As you noticed, you'll often see these colors at intersections. It really shouldn't. Tesla needs to improve their algorithm to ignore these sorts of "expected" slowdowns.


----------



## rkgto

garsh said:


> Those lines represent traffic that has slowed down compared to "normal".
> Red means a major slowdown.
> Orange/Yellow means a slight slowdown.
> 
> As you noticed, you'll often see these colors at intersections. It really shouldn't. Tesla needs to improve their algorithm to ignore these sorts of "expected" slowdowns.


So this is Premium Connectivity's attempt of showing live traffic updates? If so, they got a long way to go compared to Google Maps or Waze...that is for sure...now I question myself for renewing my subscription...but the music streaming is pretty good


----------



## JasonF

If you think intersections are inaccurate, try looking at any residential neighborhood after 6 pm. The real-time traffic uses cell phones to track people in their cars. So when a lot of people are out walking around their residential neighborhoods, much more slowly than a car would be moving, it reads on traffic data as a major traffic jam. All of the streets turn red.


----------



## lance.bailey

oh @JasonF that is so funny it is tragic. or so tragic it is funny.

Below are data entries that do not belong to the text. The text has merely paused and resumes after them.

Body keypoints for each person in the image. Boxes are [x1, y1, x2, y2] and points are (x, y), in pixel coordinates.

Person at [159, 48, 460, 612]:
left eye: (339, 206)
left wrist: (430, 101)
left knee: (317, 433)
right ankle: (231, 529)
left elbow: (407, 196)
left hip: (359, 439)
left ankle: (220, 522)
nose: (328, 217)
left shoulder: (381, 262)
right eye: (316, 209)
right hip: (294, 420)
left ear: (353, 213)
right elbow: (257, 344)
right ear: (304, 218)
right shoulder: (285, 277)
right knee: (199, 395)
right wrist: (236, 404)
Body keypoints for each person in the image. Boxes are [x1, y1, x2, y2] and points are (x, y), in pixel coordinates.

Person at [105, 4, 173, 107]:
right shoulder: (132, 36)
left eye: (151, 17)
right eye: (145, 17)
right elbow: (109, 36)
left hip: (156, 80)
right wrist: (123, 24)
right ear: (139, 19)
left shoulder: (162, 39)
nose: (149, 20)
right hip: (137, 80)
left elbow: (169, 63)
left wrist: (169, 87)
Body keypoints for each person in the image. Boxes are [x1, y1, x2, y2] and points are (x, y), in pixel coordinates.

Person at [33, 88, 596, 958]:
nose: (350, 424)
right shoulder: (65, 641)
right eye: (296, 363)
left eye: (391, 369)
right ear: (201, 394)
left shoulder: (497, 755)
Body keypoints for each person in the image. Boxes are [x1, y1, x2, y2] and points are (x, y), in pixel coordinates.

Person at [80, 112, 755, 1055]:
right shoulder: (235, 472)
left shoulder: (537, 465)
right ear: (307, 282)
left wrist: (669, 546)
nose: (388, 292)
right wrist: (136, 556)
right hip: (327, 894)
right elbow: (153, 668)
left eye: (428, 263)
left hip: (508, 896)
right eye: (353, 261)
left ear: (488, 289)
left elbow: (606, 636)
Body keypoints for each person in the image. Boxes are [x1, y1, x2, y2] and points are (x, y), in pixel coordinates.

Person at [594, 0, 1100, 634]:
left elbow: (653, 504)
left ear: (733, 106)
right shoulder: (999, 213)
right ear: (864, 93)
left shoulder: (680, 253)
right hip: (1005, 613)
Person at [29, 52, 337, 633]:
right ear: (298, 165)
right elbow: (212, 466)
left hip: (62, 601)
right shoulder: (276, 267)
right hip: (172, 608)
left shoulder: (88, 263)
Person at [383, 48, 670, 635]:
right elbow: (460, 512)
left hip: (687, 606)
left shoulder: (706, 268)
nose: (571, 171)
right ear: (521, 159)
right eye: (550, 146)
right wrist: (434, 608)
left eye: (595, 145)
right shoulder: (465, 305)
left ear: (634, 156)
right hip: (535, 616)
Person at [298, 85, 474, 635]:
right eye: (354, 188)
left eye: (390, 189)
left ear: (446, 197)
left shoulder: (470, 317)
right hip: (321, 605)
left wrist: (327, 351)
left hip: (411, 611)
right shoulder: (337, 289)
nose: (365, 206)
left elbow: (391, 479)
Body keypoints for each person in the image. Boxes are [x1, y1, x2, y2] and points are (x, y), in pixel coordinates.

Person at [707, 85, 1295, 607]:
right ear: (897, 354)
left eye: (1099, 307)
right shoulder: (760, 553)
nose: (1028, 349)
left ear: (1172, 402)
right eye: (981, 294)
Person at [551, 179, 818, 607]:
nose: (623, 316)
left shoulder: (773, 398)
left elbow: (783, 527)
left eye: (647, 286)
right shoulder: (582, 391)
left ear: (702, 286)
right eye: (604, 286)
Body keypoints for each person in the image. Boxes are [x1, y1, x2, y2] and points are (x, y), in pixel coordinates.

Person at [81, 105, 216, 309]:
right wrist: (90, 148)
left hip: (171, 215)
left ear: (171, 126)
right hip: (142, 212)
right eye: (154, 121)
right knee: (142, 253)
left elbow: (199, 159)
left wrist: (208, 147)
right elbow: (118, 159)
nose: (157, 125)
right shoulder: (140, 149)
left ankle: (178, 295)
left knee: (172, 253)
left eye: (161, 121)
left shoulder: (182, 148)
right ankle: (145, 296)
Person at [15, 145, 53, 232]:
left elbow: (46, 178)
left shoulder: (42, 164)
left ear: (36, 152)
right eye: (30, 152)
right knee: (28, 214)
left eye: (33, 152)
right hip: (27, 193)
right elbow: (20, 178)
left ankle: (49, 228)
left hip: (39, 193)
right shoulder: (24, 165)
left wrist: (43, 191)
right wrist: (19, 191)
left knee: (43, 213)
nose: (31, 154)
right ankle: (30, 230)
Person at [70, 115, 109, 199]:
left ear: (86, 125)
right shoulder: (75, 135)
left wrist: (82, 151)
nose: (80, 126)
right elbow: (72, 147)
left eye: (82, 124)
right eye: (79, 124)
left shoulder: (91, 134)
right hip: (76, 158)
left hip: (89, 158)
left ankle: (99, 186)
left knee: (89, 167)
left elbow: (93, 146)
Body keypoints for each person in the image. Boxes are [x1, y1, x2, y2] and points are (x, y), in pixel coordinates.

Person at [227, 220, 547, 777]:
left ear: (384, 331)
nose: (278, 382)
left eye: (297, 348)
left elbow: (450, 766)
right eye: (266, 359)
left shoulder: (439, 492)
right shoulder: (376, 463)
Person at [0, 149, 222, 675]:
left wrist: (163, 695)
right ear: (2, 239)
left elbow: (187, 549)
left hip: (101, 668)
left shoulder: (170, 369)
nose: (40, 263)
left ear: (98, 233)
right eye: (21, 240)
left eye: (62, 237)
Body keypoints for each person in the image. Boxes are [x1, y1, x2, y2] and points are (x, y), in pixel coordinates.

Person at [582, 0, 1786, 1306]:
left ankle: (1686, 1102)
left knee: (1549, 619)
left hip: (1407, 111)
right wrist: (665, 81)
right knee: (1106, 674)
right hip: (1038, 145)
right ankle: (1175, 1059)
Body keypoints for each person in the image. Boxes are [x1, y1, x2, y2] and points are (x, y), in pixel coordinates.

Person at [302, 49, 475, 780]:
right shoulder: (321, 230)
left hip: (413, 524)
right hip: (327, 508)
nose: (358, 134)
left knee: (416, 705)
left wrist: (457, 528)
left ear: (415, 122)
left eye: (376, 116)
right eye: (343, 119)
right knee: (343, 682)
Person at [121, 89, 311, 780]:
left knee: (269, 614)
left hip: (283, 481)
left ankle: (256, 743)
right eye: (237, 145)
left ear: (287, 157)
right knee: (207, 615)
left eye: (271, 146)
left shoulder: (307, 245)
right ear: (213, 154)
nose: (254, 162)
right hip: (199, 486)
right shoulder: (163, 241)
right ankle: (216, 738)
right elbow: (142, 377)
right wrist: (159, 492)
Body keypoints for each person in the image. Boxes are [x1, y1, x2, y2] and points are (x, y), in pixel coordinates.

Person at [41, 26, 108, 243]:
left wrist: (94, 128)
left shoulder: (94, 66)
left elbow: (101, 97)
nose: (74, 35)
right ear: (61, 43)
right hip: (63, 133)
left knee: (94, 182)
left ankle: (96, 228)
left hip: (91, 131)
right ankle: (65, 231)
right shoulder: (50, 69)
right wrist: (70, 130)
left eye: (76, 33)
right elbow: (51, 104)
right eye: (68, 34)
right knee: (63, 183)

that aside, I have noticed that the prevalence of Teslae around lower mainland BC is frightening. I know that about 10% of sales are (or were) in this area but this is ridiculous.

I just drove 10min to the grocer and back. I saw 5 other Teslae going and 2 upon return. that is 8 Teslae in a 20minute drive on mostly country farmland.

With that many Teslae out there, why does Tesla not use location of their fleet for traffic indication? That is what Waze does for it's user base and it's pretty clever. It would certainly get rid of the slow traffic from dog walking. Except for greyhounds. Those dogs are instantly stupid fast and will drag you bouncing behind them. Don't ask..


----------



## Long Ranger

Google Maps shows red/orange lines at nearly every traffic light around me. Not clear to me what the complaint is with Tesla’s traffic visualizations. They’ve been pretty accurate for me over the past couple of years.


----------



## iChris93

lance.bailey said:


> With that many Teslae out there, why does Tesla not use location of their fleet for traffic indication?


Because it is not like that everywhere.


----------



## lance.bailey

Give 'em time Chris


----------